Every record below should be repeated exactly. Omit the pictures.

··· DATA RECORDS

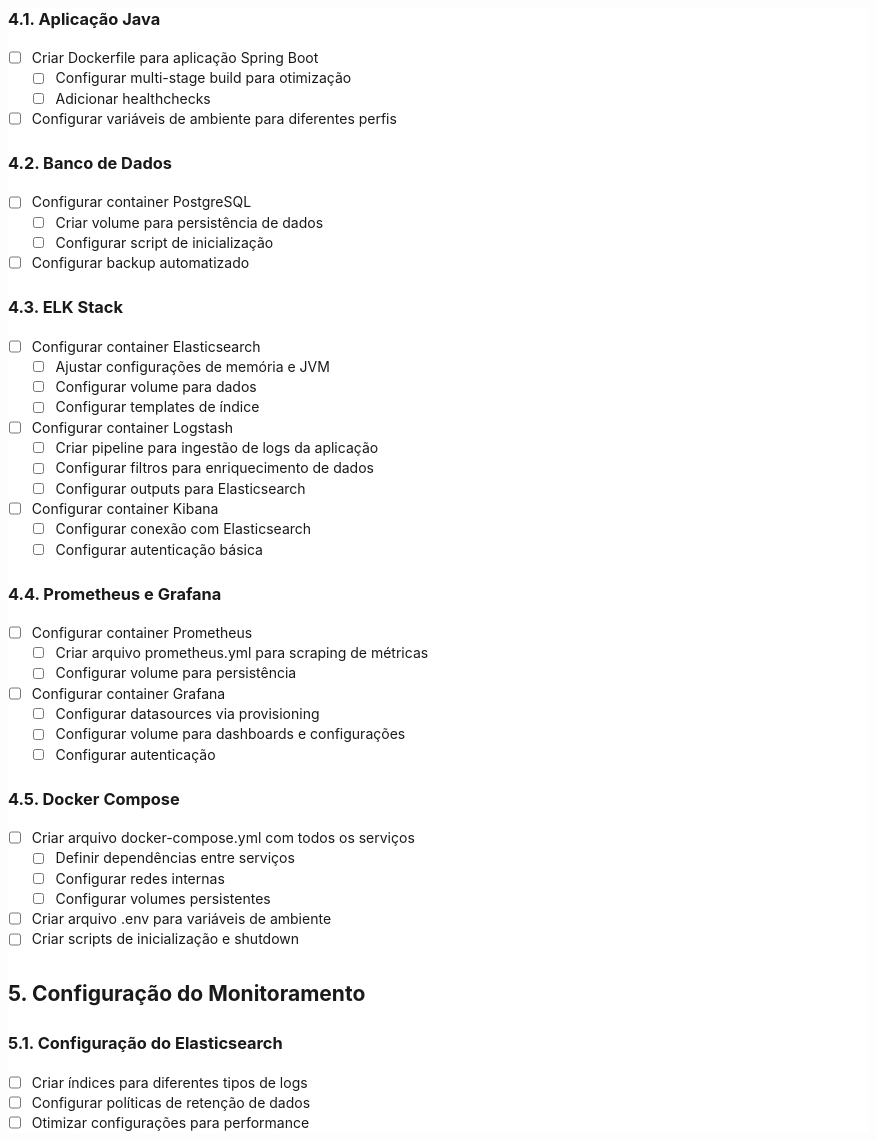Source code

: ### 4.1. Aplicação Java
- [ ] Criar Dockerfile para aplicação Spring Boot
  - [ ] Configurar multi-stage build para otimização
  - [ ] Adicionar healthchecks
- [ ] Configurar variáveis de ambiente para diferentes perfis

### 4.2. Banco de Dados
- [ ] Configurar container PostgreSQL
  - [ ] Criar volume para persistência de dados
  - [ ] Configurar script de inicialização
- [ ] Configurar backup automatizado

### 4.3. ELK Stack
- [ ] Configurar container Elasticsearch
  - [ ] Ajustar configurações de memória e JVM
  - [ ] Configurar volume para dados
  - [ ] Configurar templates de índice
- [ ] Configurar container Logstash
  - [ ] Criar pipeline para ingestão de logs da aplicação
  - [ ] Configurar filtros para enriquecimento de dados
  - [ ] Configurar outputs para Elasticsearch
- [ ] Configurar container Kibana
  - [ ] Configurar conexão com Elasticsearch
  - [ ] Configurar autenticação básica

### 4.4. Prometheus e Grafana
- [ ] Configurar container Prometheus
  - [ ] Criar arquivo prometheus.yml para scraping de métricas
  - [ ] Configurar volume para persistência
- [ ] Configurar container Grafana
  - [ ] Configurar datasources via provisioning
  - [ ] Configurar volume para dashboards e configurações
  - [ ] Configurar autenticação

### 4.5. Docker Compose
- [ ] Criar arquivo docker-compose.yml com todos os serviços
  - [ ] Definir dependências entre serviços
  - [ ] Configurar redes internas
  - [ ] Configurar volumes persistentes
- [ ] Criar arquivo .env para variáveis de ambiente
- [ ] Criar scripts de inicialização e shutdown

## 5. Configuração do Monitoramento

### 5.1. Configuração do Elasticsearch
- [ ] Criar índices para diferentes tipos de logs
- [ ] Configurar políticas de retenção de dados
- [ ] Otimizar configurações para performance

······

= YOUR RESPONSE =
Source code

: ### 4.1. Aplicação Java
- [ ] Criar Dockerfile para aplicação Spring Boot
  - [ ] Configurar multi-stage build para otimização
  - [ ] Adicionar healthchecks
- [ ] Configurar variáveis de ambiente para diferentes perfis

### 4.2. Banco de Dados
- [ ] Configurar container PostgreSQL
  - [ ] Criar volume para persistência de dados
  - [ ] Configurar script de inicialização
- [ ] Configurar backup automatizado

### 4.3. ELK Stack
- [ ] Configurar container Elasticsearch
  - [ ] Ajustar configurações de memória e JVM
  - [ ] Configurar volume para dados
  - [ ] Configurar templates de índice
- [ ] Configurar container Logstash
  - [ ] Criar pipeline para ingestão de logs da aplicação
  - [ ] Configurar filtros para enriquecimento de dados
  - [ ] Configurar outputs para Elasticsearch
- [ ] Configurar container Kibana
  - [ ] Configurar conexão com Elasticsearch
  - [ ] Configurar autenticação básica

### 4.4. Prometheus e Grafana
- [ ] Configurar container Prometheus
  - [ ] Criar arquivo prometheus.yml para scraping de métricas
  - [ ] Configurar volume para persistência
- [ ] Configurar container Grafana
  - [ ] Configurar datasources via provisioning
  - [ ] Configurar volume para dashboards e configurações
  - [ ] Configurar autenticação

### 4.5. Docker Compose
- [ ] Criar arquivo docker-compose.yml com todos os serviços
  - [ ] Definir dependências entre serviços
  - [ ] Configurar redes internas
  - [ ] Configurar volumes persistentes
- [ ] Criar arquivo .env para variáveis de ambiente
- [ ] Criar scripts de inicialização e shutdown

## 5. Configuração do Monitoramento

### 5.1. Configuração do Elasticsearch
- [ ] Criar índices para diferentes tipos de logs
- [ ] Configurar políticas de retenção de dados
- [ ] Otimizar configurações para performance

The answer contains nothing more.